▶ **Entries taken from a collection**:
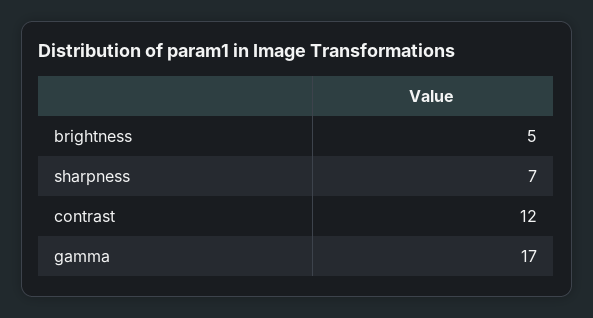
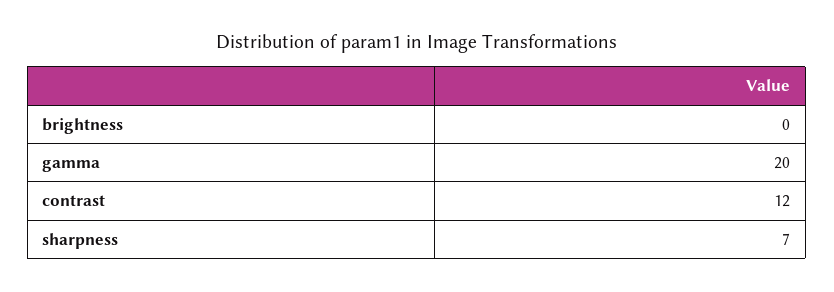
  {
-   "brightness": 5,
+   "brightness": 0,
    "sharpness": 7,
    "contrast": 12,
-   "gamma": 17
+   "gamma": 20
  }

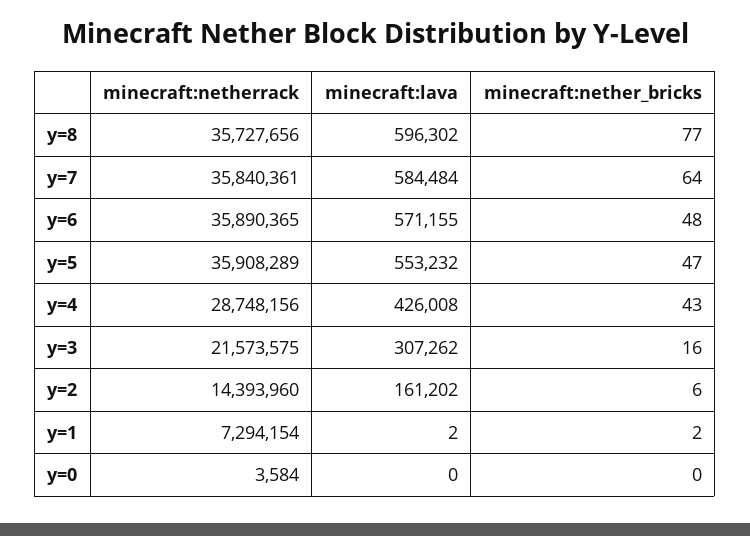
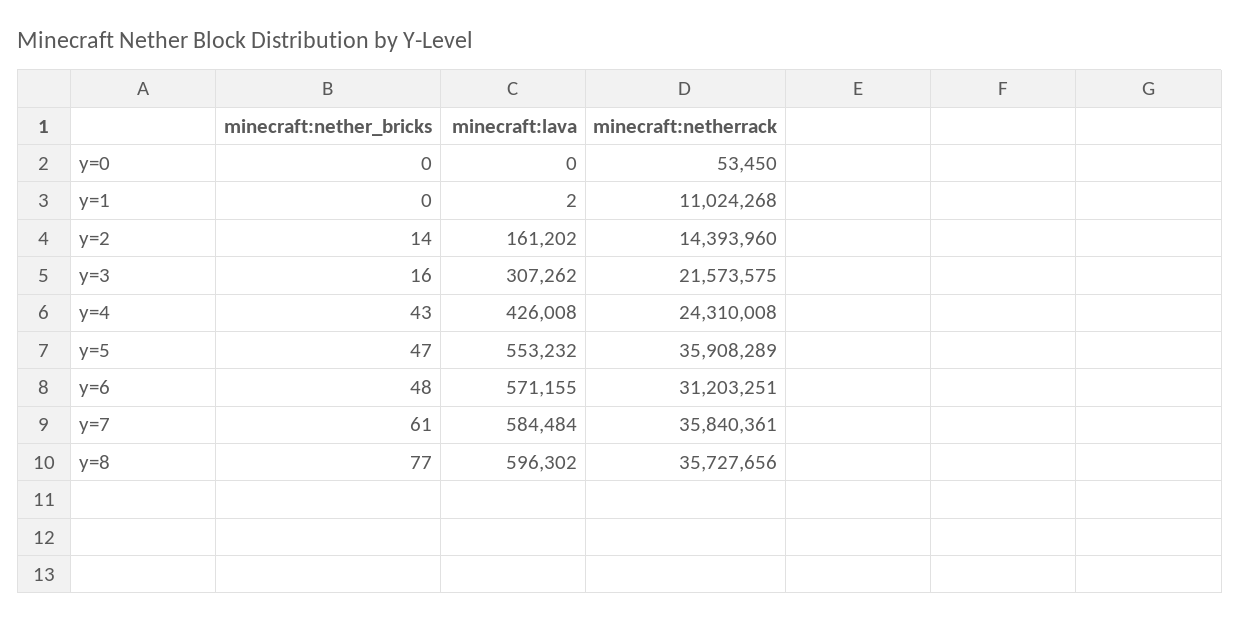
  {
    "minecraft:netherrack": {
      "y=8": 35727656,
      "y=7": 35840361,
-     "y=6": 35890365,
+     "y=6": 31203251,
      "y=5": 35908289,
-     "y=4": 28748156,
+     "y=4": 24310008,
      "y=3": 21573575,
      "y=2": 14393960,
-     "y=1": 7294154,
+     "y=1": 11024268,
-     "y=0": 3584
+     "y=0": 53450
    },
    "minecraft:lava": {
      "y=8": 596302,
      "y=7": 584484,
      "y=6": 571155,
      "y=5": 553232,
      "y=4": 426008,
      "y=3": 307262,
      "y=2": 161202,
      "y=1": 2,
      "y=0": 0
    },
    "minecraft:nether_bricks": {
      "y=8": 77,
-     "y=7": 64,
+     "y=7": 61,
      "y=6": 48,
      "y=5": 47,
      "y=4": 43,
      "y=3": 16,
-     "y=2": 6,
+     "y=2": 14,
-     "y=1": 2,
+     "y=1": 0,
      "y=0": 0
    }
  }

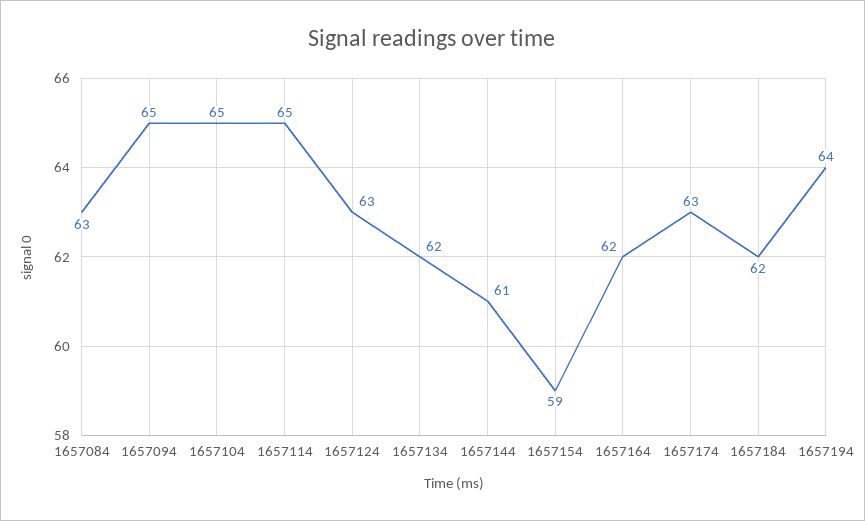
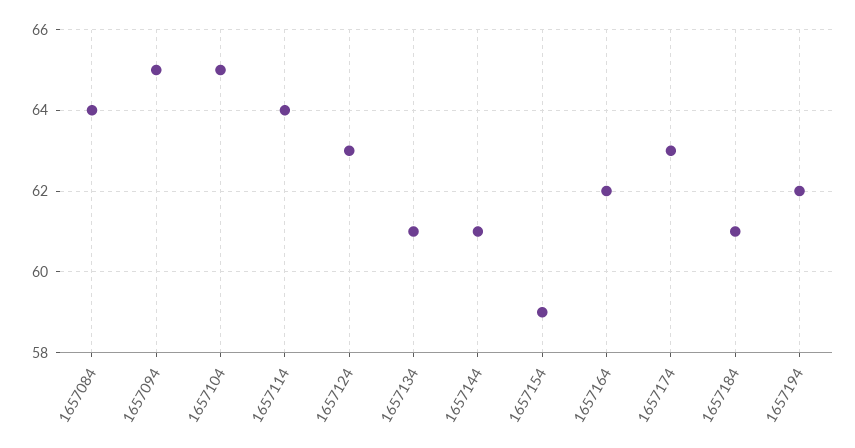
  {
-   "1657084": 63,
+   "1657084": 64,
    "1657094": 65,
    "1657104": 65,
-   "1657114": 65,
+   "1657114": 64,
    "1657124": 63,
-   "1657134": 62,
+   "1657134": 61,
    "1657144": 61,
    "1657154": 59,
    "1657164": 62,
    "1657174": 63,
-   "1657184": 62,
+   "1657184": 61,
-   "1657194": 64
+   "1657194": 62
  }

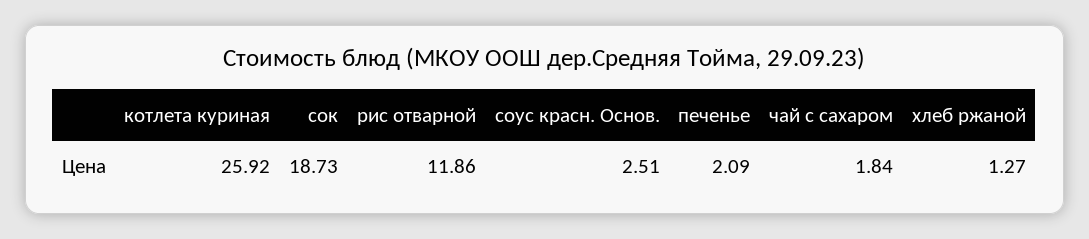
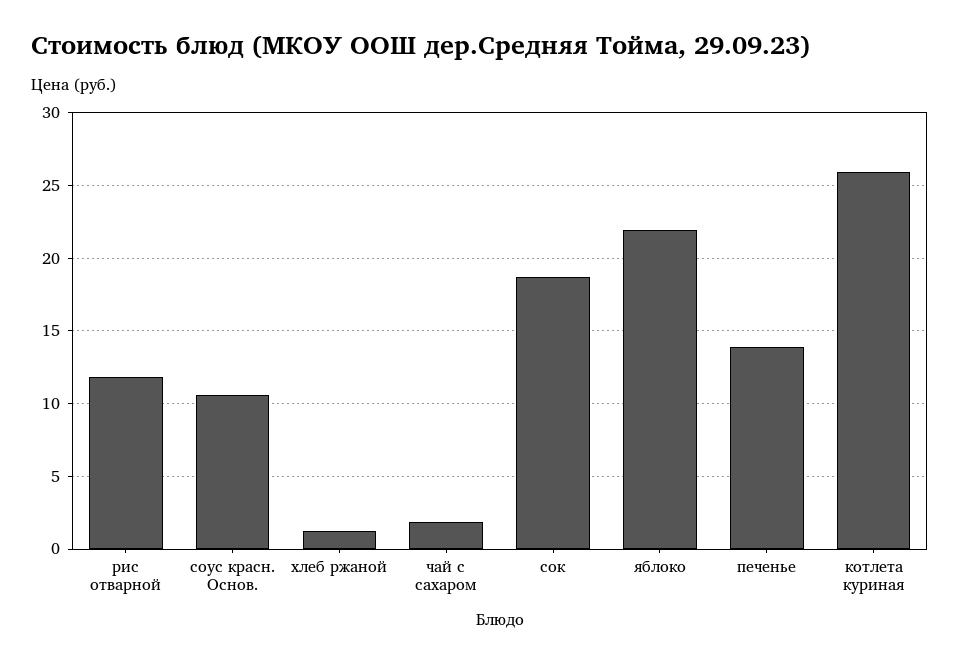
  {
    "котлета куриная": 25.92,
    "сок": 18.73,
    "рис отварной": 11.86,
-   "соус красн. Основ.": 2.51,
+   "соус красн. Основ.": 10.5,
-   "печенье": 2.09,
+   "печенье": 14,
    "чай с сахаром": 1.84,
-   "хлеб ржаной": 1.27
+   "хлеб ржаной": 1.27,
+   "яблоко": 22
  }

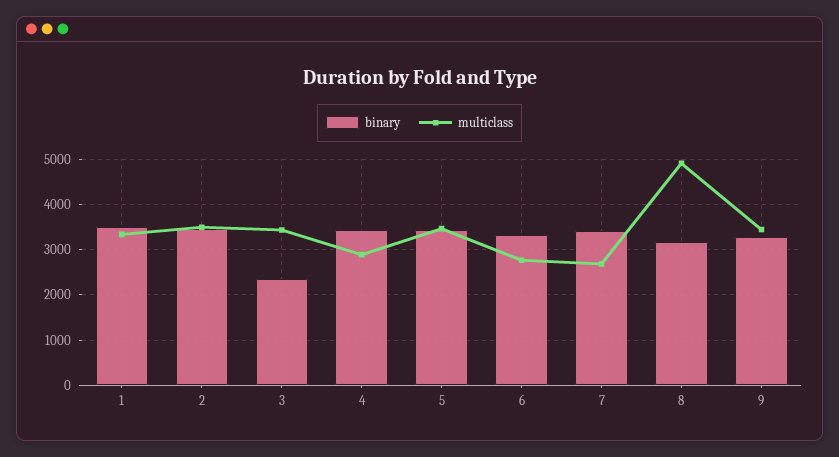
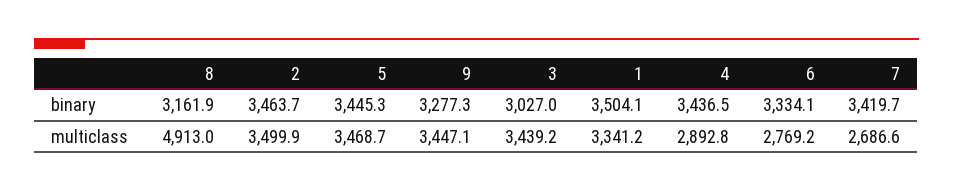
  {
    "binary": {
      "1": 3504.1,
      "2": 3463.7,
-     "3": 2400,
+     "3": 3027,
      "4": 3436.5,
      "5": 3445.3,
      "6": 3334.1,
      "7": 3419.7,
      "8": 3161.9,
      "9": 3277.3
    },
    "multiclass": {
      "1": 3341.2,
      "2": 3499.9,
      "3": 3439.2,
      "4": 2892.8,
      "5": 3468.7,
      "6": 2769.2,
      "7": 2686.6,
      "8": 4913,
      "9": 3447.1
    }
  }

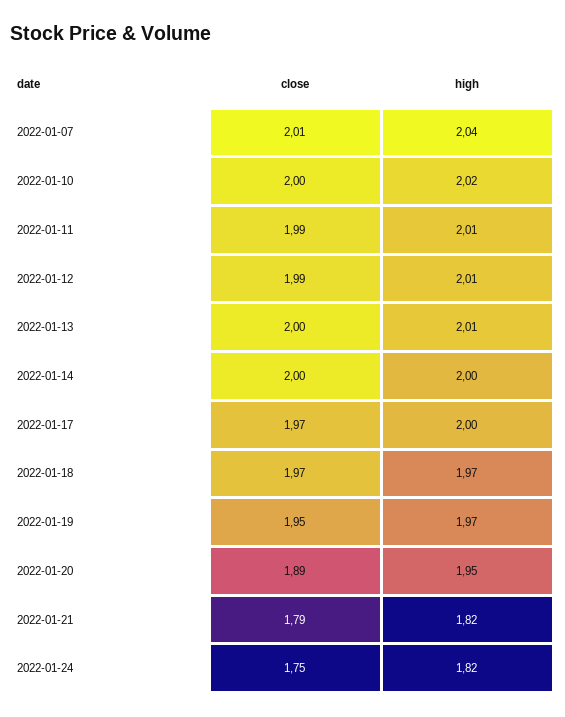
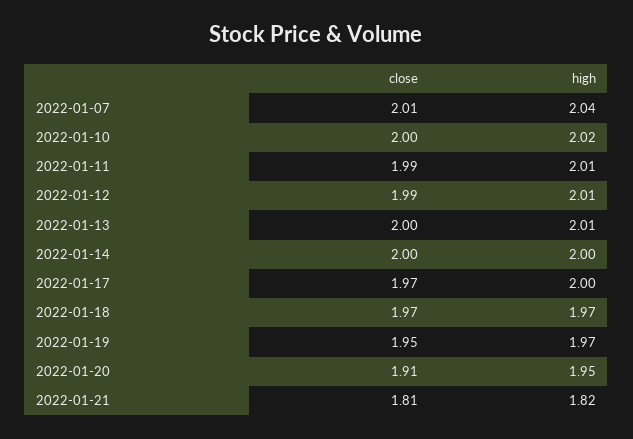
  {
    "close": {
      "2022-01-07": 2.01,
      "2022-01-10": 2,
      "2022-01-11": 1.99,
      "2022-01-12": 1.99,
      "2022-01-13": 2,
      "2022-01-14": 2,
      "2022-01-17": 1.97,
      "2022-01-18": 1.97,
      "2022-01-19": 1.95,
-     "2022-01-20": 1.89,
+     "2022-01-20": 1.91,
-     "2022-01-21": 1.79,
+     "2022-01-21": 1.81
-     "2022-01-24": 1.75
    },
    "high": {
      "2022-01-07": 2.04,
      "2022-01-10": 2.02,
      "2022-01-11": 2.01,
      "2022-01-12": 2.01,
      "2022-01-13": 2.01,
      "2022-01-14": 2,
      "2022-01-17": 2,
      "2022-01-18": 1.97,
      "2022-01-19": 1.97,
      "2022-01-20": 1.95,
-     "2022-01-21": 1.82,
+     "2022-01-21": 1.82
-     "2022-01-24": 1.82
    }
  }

▶ **PROBLEM STATEMENT**: Pictures aside, reproduce all of the data exactly.

▶ **SOLUTION BELOW**:
  {
-   "brightness": 5,
+   "brightness": 0,
    "sharpness": 7,
    "contrast": 12,
-   "gamma": 17
+   "gamma": 20
  }

  {
    "minecraft:netherrack": {
      "y=8": 35727656,
      "y=7": 35840361,
-     "y=6": 35890365,
+     "y=6": 31203251,
      "y=5": 35908289,
-     "y=4": 28748156,
+     "y=4": 24310008,
      "y=3": 21573575,
      "y=2": 14393960,
-     "y=1": 7294154,
+     "y=1": 11024268,
-     "y=0": 3584
+     "y=0": 53450
    },
    "minecraft:lava": {
      "y=8": 596302,
      "y=7": 584484,
      "y=6": 571155,
      "y=5": 553232,
      "y=4": 426008,
      "y=3": 307262,
      "y=2": 161202,
      "y=1": 2,
      "y=0": 0
    },
    "minecraft:nether_bricks": {
      "y=8": 77,
-     "y=7": 64,
+     "y=7": 61,
      "y=6": 48,
      "y=5": 47,
      "y=4": 43,
      "y=3": 16,
-     "y=2": 6,
+     "y=2": 14,
-     "y=1": 2,
+     "y=1": 0,
      "y=0": 0
    }
  }

  {
-   "1657084": 63,
+   "1657084": 64,
    "1657094": 65,
    "1657104": 65,
-   "1657114": 65,
+   "1657114": 64,
    "1657124": 63,
-   "1657134": 62,
+   "1657134": 61,
    "1657144": 61,
    "1657154": 59,
    "1657164": 62,
    "1657174": 63,
-   "1657184": 62,
+   "1657184": 61,
-   "1657194": 64
+   "1657194": 62
  }

  {
    "котлета куриная": 25.92,
    "сок": 18.73,
    "рис отварной": 11.86,
-   "соус красн. Основ.": 2.51,
+   "соус красн. Основ.": 10.5,
-   "печенье": 2.09,
+   "печенье": 14,
    "чай с сахаром": 1.84,
-   "хлеб ржаной": 1.27
+   "хлеб ржаной": 1.27,
+   "яблоко": 22
  }

  {
    "binary": {
      "1": 3504.1,
      "2": 3463.7,
-     "3": 2400,
+     "3": 3027,
      "4": 3436.5,
      "5": 3445.3,
      "6": 3334.1,
      "7": 3419.7,
      "8": 3161.9,
      "9": 3277.3
    },
    "multiclass": {
      "1": 3341.2,
      "2": 3499.9,
      "3": 3439.2,
      "4": 2892.8,
      "5": 3468.7,
      "6": 2769.2,
      "7": 2686.6,
      "8": 4913,
      "9": 3447.1
    }
  }

  {
    "close": {
      "2022-01-07": 2.01,
      "2022-01-10": 2,
      "2022-01-11": 1.99,
      "2022-01-12": 1.99,
      "2022-01-13": 2,
      "2022-01-14": 2,
      "2022-01-17": 1.97,
      "2022-01-18": 1.97,
      "2022-01-19": 1.95,
-     "2022-01-20": 1.89,
+     "2022-01-20": 1.91,
-     "2022-01-21": 1.79,
+     "2022-01-21": 1.81
-     "2022-01-24": 1.75
    },
    "high": {
      "2022-01-07": 2.04,
      "2022-01-10": 2.02,
      "2022-01-11": 2.01,
      "2022-01-12": 2.01,
      "2022-01-13": 2.01,
      "2022-01-14": 2,
      "2022-01-17": 2,
      "2022-01-18": 1.97,
      "2022-01-19": 1.97,
      "2022-01-20": 1.95,
-     "2022-01-21": 1.82,
+     "2022-01-21": 1.82
-     "2022-01-24": 1.82
    }
  }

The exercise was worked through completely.